E não menos arrepiante (a minha especialidade) "The Germans introduced poison gas; it soon became used by both sides. Its effects were brutal, causing slow and painful death, and poison gas became one of the most-feared and best-remembered horrors of the war."
Se fossem só os canhões... http://www.youtube.com/watch?v=1N5SK1ysBvg&feature=related
A fechar (em virtude do horário), no hino os canhões foram um inocente remendo, pois os reais predadores seriam os Bretões!

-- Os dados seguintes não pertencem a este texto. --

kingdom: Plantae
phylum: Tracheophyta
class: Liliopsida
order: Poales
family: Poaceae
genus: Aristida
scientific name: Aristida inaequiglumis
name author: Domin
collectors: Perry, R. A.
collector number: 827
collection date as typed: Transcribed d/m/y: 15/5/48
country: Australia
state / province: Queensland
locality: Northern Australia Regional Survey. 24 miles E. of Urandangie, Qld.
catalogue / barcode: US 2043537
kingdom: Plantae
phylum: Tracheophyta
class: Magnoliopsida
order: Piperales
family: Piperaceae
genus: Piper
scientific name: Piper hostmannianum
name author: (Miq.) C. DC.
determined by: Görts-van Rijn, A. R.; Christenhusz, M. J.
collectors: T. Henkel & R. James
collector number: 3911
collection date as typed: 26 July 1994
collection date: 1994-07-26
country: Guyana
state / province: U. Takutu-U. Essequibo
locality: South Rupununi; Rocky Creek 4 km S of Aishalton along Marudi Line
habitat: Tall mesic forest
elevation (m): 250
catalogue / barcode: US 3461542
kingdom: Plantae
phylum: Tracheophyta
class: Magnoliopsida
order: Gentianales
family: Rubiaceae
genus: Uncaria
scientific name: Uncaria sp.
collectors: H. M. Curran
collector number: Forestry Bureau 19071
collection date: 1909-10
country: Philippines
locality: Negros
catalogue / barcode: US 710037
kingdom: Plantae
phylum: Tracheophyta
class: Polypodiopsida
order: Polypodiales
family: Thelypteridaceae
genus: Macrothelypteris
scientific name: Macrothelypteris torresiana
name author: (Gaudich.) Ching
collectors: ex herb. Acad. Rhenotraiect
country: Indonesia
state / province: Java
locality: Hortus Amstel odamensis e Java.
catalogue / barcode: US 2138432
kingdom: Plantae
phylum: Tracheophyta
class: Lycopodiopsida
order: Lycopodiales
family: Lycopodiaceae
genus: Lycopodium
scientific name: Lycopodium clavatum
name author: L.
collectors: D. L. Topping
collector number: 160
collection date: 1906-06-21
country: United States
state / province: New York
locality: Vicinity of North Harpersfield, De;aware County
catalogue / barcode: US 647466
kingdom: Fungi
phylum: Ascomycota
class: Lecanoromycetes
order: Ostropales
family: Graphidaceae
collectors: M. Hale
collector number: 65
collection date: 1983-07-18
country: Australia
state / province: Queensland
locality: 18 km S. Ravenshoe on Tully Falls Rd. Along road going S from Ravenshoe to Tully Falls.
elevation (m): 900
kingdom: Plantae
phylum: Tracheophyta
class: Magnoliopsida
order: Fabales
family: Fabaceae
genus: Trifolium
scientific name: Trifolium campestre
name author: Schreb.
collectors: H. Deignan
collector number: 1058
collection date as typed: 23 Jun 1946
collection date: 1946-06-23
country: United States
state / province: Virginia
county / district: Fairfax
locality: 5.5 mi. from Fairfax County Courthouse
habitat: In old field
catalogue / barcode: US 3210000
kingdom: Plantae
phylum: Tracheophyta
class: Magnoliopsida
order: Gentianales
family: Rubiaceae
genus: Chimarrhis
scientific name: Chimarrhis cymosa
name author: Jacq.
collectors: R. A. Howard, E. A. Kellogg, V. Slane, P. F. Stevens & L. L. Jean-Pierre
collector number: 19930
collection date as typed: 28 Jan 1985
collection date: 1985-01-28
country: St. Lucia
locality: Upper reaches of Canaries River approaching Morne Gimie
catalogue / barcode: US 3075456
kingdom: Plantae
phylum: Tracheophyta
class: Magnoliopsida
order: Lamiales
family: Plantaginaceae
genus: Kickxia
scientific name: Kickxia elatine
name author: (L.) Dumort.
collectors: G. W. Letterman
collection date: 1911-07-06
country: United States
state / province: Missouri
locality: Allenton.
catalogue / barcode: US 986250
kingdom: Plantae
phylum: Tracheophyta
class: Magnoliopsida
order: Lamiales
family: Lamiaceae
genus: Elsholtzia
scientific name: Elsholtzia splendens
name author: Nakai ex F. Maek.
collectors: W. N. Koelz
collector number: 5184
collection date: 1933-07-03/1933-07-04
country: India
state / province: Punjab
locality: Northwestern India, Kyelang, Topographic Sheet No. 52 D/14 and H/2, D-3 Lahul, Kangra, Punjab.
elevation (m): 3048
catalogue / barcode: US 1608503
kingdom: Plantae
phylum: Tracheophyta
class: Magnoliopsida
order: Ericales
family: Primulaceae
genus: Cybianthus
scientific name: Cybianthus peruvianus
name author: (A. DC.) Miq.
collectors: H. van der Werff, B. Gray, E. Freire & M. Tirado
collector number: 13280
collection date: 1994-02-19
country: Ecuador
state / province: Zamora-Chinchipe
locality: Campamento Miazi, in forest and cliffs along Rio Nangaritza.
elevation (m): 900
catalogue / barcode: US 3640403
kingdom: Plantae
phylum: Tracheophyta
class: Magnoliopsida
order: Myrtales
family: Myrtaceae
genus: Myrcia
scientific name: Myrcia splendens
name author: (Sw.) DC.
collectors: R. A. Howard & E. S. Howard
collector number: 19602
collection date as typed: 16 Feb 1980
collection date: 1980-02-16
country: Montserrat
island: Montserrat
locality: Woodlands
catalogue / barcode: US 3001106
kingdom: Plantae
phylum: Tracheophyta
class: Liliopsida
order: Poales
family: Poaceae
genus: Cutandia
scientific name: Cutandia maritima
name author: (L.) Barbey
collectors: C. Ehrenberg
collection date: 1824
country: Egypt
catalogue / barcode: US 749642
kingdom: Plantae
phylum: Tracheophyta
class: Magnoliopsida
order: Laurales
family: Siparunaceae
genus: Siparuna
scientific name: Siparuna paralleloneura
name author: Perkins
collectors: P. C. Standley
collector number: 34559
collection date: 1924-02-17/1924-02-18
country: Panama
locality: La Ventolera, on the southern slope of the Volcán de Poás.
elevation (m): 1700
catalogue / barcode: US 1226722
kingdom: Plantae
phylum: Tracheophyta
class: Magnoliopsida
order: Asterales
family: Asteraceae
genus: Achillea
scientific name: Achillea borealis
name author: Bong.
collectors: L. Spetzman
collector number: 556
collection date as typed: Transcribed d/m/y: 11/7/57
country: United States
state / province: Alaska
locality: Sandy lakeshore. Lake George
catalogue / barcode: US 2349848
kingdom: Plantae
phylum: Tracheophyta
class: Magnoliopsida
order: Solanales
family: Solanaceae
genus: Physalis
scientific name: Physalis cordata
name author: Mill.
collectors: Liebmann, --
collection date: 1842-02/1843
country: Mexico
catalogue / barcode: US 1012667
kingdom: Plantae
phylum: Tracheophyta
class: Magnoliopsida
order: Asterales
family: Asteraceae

PS - Registem os dicionários mais ou menos ilustrações acerca do acerto de dadas palavras/expressões, nunca ajudarão a tornar o preto menos preto, cinzento... quase branco. Talvez a jurisprudência possa ajudar a inocentar um criminoso, mas um predador não é símbolo de destruição ao nível duma guerra mundial. A esses canhões chame-se-lhes devastadores, demolidores, arrasadores...
em "A oeste nada de novo", Erich Maria Remarque oferece um episódio em que se combinam os cigarros e a artilharia - interessante para todo o entendedor mesmo além de qualquer palavra de qualquer dicionário ou mesmo de fugazes (mas necessárias, prazenteiras e, muitas vezes, proveitosas) consultas na internet
mas é forçoso concordar que não temos que abandonar as cores do arco íris lá porque vemos um dicionário em que só há preto...
já para não falar dos dicionários que deixam preto no branco o sentido de destruição de predador
Filosofia da Linguagem (a filosofia da imprecisão) Uma mulher de 80 anos entra na sala de convívio dos homens do lar de terceira idade. Ergue o punho no ar e anuncia: - Quem adivinhar o que tenho na mão pode fazer sexo comigo esta noite! - Um elefante! – grita um velhote ao fundo da sala. A mulher pensa durante alguns instantes e responde: - Resposta certa!